[START Reading text]

In one of the earliest of those intervals Half-Brother married. He soon had two sons, the older named after Father. Brother was much amused to find himself an uncle, or half-uncle, at age nine. He picked up the word "avuncular" from one of Richmal Crompton's books, and studied to acquire the avuncular manner, with no perceptible success. Half-Brother disappeared back into overseas postings in an empire over which the sun had begun to set.
Years passed. Sister married and brought forth a daughter, whom she named after Mother. She then divorced, remarried, and gave birth to a son.
In time Brother himself married and established his own family, though in a distant country. His half-nephews had by this point acquired wives and children themselves: three girls, two boys. Now Sister's daughter wed, and added a girl and three more boys to the roster. Her own half-brother, Sister's son, had a son of his own out of wedlock. Following the example of his grandfather (and of at least one president of the United States), he took proper responsibility, helping to raise and support the child.
Father and Mother are no longer with us, but that original nucleus of four and a half has now expanded to encompass nearly 30 persons, if you include spouses and--how to avoid the wretched word?--"partners." There has been some geographical scattering, and some estrangement, but a solid half of us are included in the party here at a hotel in the English midlands to see Sister's boy, my sister's boy, wed at last. The bride is not his child's mother, although relations there are cordial. A correct delicacy kept her from attending this ceremony, but the little lad himself is among us, a serious-looking four-year-old in a smart suit and tie.

[END Reading text]

* _What you will do_
1. Answer these questions using the family passage:
(a) At what age did Brother find himself an uncle?
(b) Whom did Sister name her daughter after?
(c) How old is the little lad who attends the wedding?
2. Write out the family passage from "Father and Mother" to "suit and tie.", swapping "hotel" for "country house".

[START Raw records]

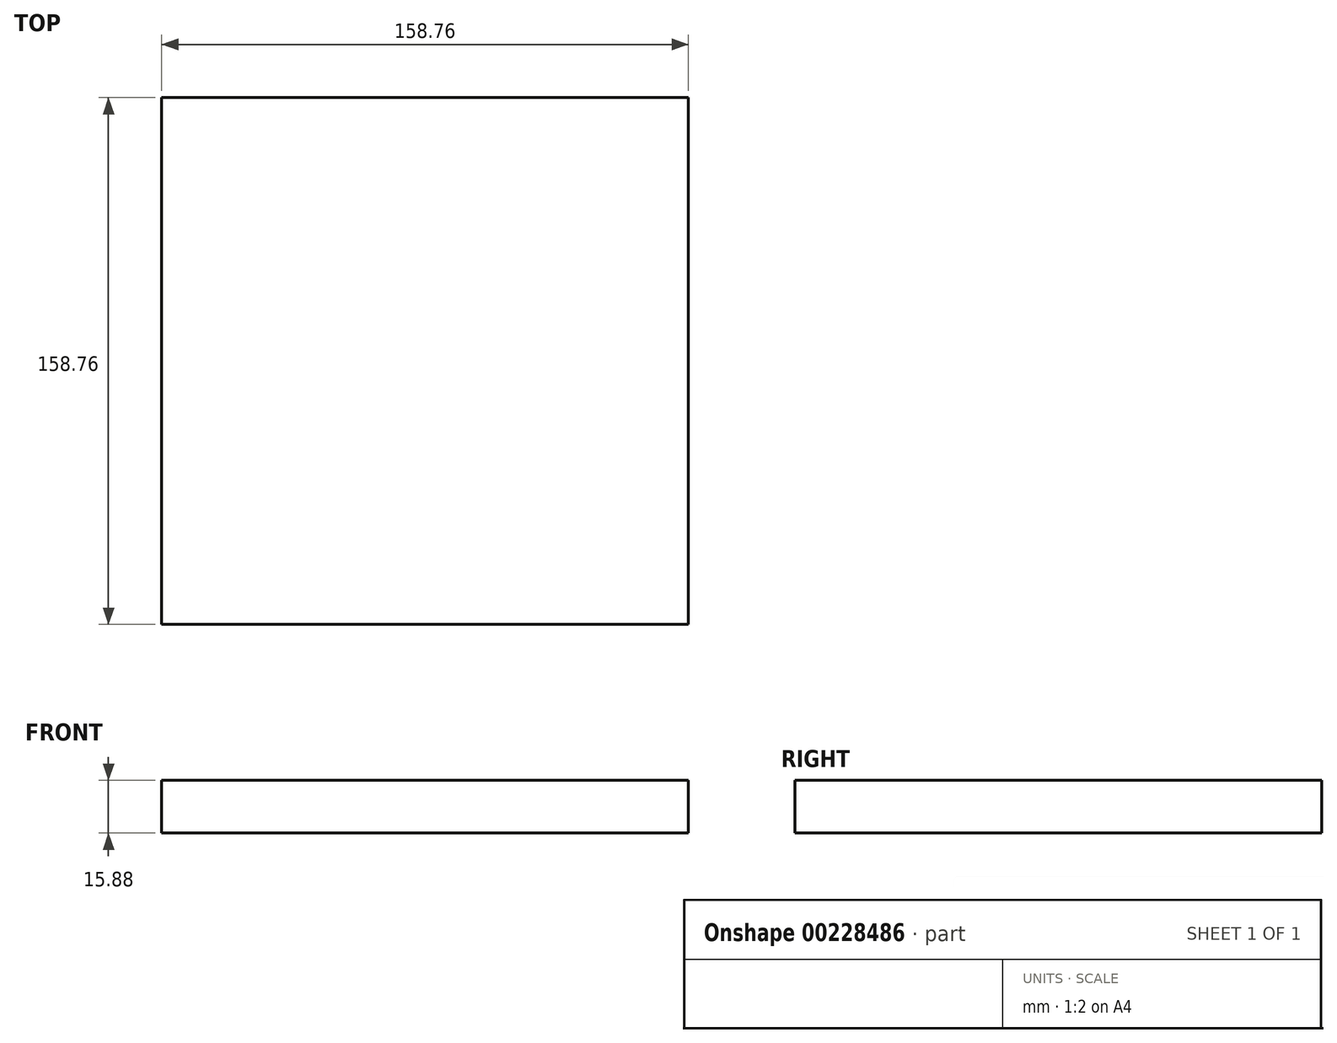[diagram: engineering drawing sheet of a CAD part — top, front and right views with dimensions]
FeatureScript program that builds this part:
annotation { "Feature Type Name" : "Feature", "Feature Type Description" : "" }
export const myFeature = defineFeature(function(context is Context, id is Id, definition is map)
    precondition{}
    {
        {
            var Q0;
            Q0=qCreatedBy(makeId("Top.planeOp"),FACE);
            var sketch = newSketch(context, id + "F0", { "sketchPlane" : qUnion([Q0])});
            skLineSegment(sketch, "E0.bottom", {"start": v(79.37, 79.38) * mm, "end": v(-79.38, 79.38) * mm});
            skLineSegment(sketch, "E0.top", {"start": v(79.38, -79.38) * mm, "end": v(-79.38, -79.38) * mm});
            skLineSegment(sketch, "E0.left", {"start": v(79.37, 79.38) * mm, "end": v(79.38, -79.38) * mm});
            skLineSegment(sketch, "E0.right", {"start": v(-79.38, 79.38) * mm, "end": v(-79.38, -79.38) * mm});
            skPoint(sketch, "E0.middle", {"position": v(0, 0) * mm});
            skSolve(sketch);
        }
        {
            var Q0;
            Q0 = qSketchRegion(id + "F0", true);
            extrude(context, id + "F1", {"entities" : qUnion([Q0]), "oppositeDirection" : true, "depth" : 15.88 * mm});
        }
        {
            var Q0;
            Q0=makeQuery(id+"F1.opExtrude","CAP_FACE",FACE,{"disambiguationData":[OSD([sQuery(id+"F0.wireOp",EDGE,"E0.bottom"),sQuery(id+"F0.wireOp",EDGE,"E0.top"),sQuery(id+"F0.wireOp",EDGE,"E0.left"),sQuery(id+"F0.wireOp",EDGE,"E0.right")])],"isStart":true});
            var sketch = newSketch(context, id + "F2", { "sketchPlane" : qUnion([Q0])});
            skLineSegment(sketch, "E1.bottom", {"start": v(-71.44, 71.44) * mm, "end": v(71.44, 71.44) * mm});
            skLineSegment(sketch, "E1.top", {"start": v(-71.44, -71.44) * mm, "end": v(71.44, -71.44) * mm});
            skLineSegment(sketch, "E1.left", {"start": v(-71.44, 71.44) * mm, "end": v(-71.44, -71.44) * mm});
            skLineSegment(sketch, "E1.right", {"start": v(71.44, 71.44) * mm, "end": v(71.44, -71.44) * mm});
            skPoint(sketch, "E1.middle", {"position": v(0, 0) * mm});
            skSolve(sketch);
        }
        {
            var Q0;
            Q0=makeQuery(id+"F2.imprint","IMPRINT",FACE,{"disambiguationData":[TD([[makeQuery(id+"F2.imprint","IMPRINT",EDGE,{"derivedFrom":sQuery(id+"F2.wireOp",EDGE,"E1.bottom")}),-1.0]])]});
            extrude(context, id + "F3", {"entities" : qUnion([Q0]), "operationType" : NewBodyOperationType.ADD, "oppositeDirection" : true, "depth" : 3.56 * mm});
        }
    });
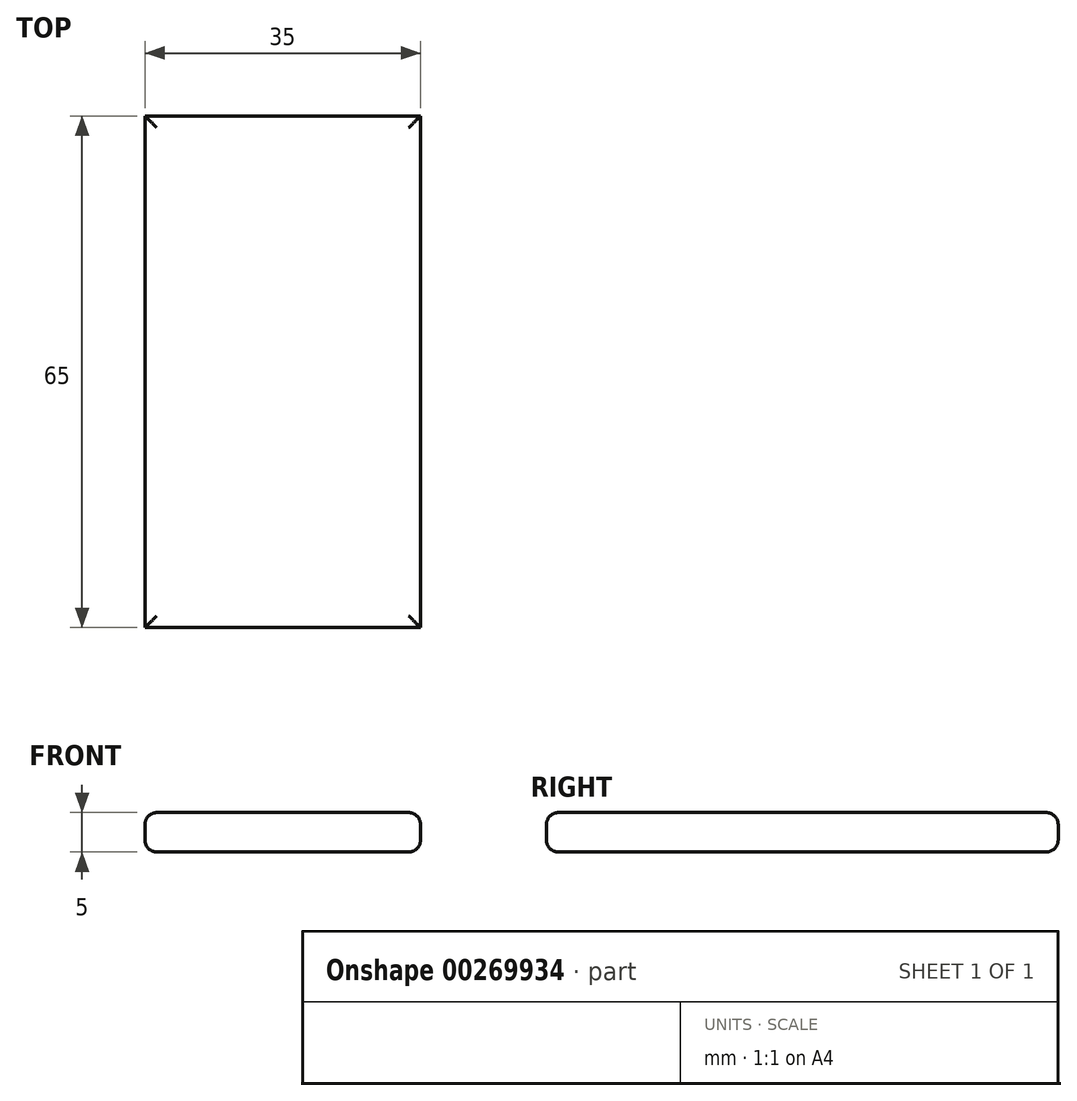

[END Raw records]

* _List of solutions_
1.
(a) Nine.
(b) Mother.
(c) Four years old.

2.
Father and Mother are no longer with us, but that original nucleus of four and a half has now expanded to encompass nearly 30 persons, if you include spouses and--how to avoid the wretched word?--"partners." There has been some geographical scattering, and some estrangement, but a solid half of us are included in the party here at a country house in the English midlands to see Sister's boy, my sister's boy, wed at last. The bride is not his child's mother, although relations there are cordial. A correct delicacy kept her from attending this ceremony, but the little lad himself is among us, a serious-looking four-year-old in a smart suit and tie.